In regards to acute cerebral infarction risk, insulin resistance leads to endothelial dysfunction through lipotoxicity and glucotoxicity, inducing atherosclerosis. When diabetic patients lack or resist insulin secretion, long-term hyperglycemic stimulation promotes the expression of endolipoxins, and the subsequent sustained expression of endolipoxins damages insulin receptors, exacerbating insulin resistance[15]. Therefore, endostatin may be involved in the processes underlying diabetes and atherosclerosis by affecting glucose and lipid metabolism, vascular inflammatory response, insulin resistance, vascular endothelial function, etc. We found that endostatin it is highly expressed in diabetic patients with cerebral infarction, where it may exacerbate the risk of disease pathology. Gal-3 is primarily produced after macrophage activity, which can activate macrophage activity, promote the release of inflammatory factors, and inhibit the proliferation of smooth muscle cells and promote the formation of atherosclerotic plaques[16]. Therefore, Gal-3 is involved in the process of diabetes and atherogenesis by regulating the body's inflammatory response, and the two influence each other, which results in abnormally elevated Gal-3 expression, which is significantly higher than that in patients with acute cerebral infarction. However, when diagnosing diabetic cerebral infarction only based on serological indexes, the lack of intuitive and objective results presented makes its clinical diagnostic value low.

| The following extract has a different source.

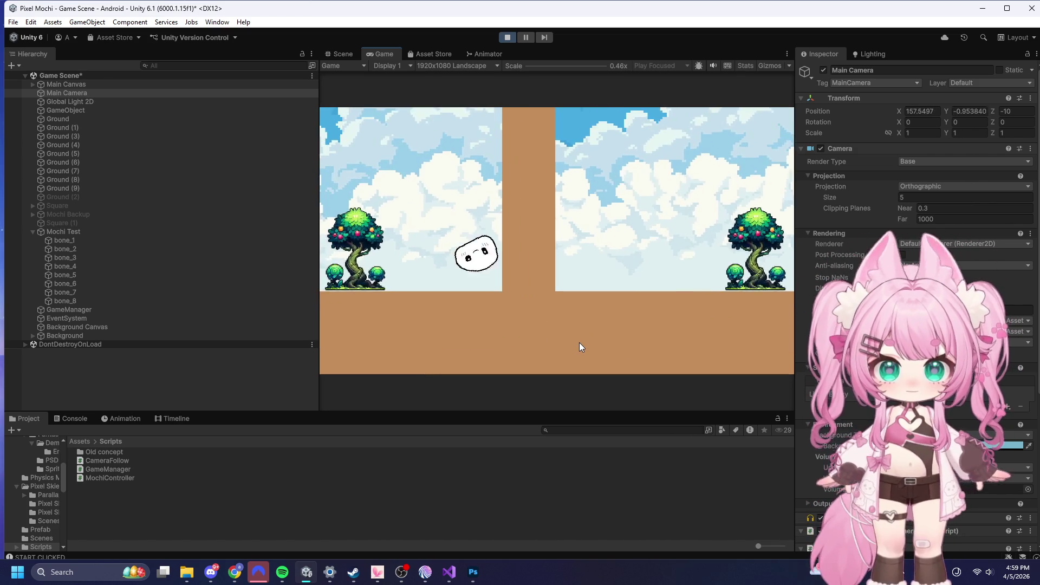
key("space")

MRI is an important method for the clinical diagnosis of cerebrovascular diseases, as it can clearly show the degree of stenosis of vascular lumen and the location of infarction foci, and thus provide a reference basis for the diagnosis of cerebral infarction. The present study showed that the rate of arterial LA, WA, NWI and luminal stenosis in the diabetic cerebral infarction group was higher than that in the nondiabetic cerebral infarction group, as were the rates of large and multiple infarcts (29.03% vs 13.64% and 33.87% vs 20.45%, respectively,). Furthermore, the total incidence of arterial plaques was higher in the diabetic than the non-diabetic group (96.77% vs 69.32%). Among them, the incidence of necrotic lipid core plaque was higher in the diabetic group (58.06% vs 26.14%) (P < 0.05). The results showed that patients with diabetic cerebral infarction had a higher risk of carotid plaque formation, and the infarct area was large and more serious. Liu et al[17] found that the percentage of multiple cerebral infarcts in patients with diabetic cerebral infarction group was 59.26% higher than that in the simple cerebral infarction group (35.19%), and the degree of cerebral vascular stenosis was significantly higher (P < 0.05). Another study has shown that in patients with acute cerebral infarction combined with diabetes mellitus, long-term hyperglycemic stimulation will aggravate vascular hypoxia and vascular endothelial dysfunction, resulting in atherosclerosis and plaque formation, and predominantly unstable plaques, causing extensive and small vascular lesions[18]. Simultaneously, hyperglycemia promotes apoptosis of the ischemic hemidiaphragm zone, thus increasing the area of infarcted area, and the risk of cerebral ischemia. In addition, hyperglycemia will can affect lipid metabolism, impairing the function of vascular endothelium, promoting platelet adhesion and aggregation, and affecting the patients' compensatory function of the collateral circulation, thereby increasing the infarcted foci area and number of the patients, and aggravating arterial stenosis degree[19].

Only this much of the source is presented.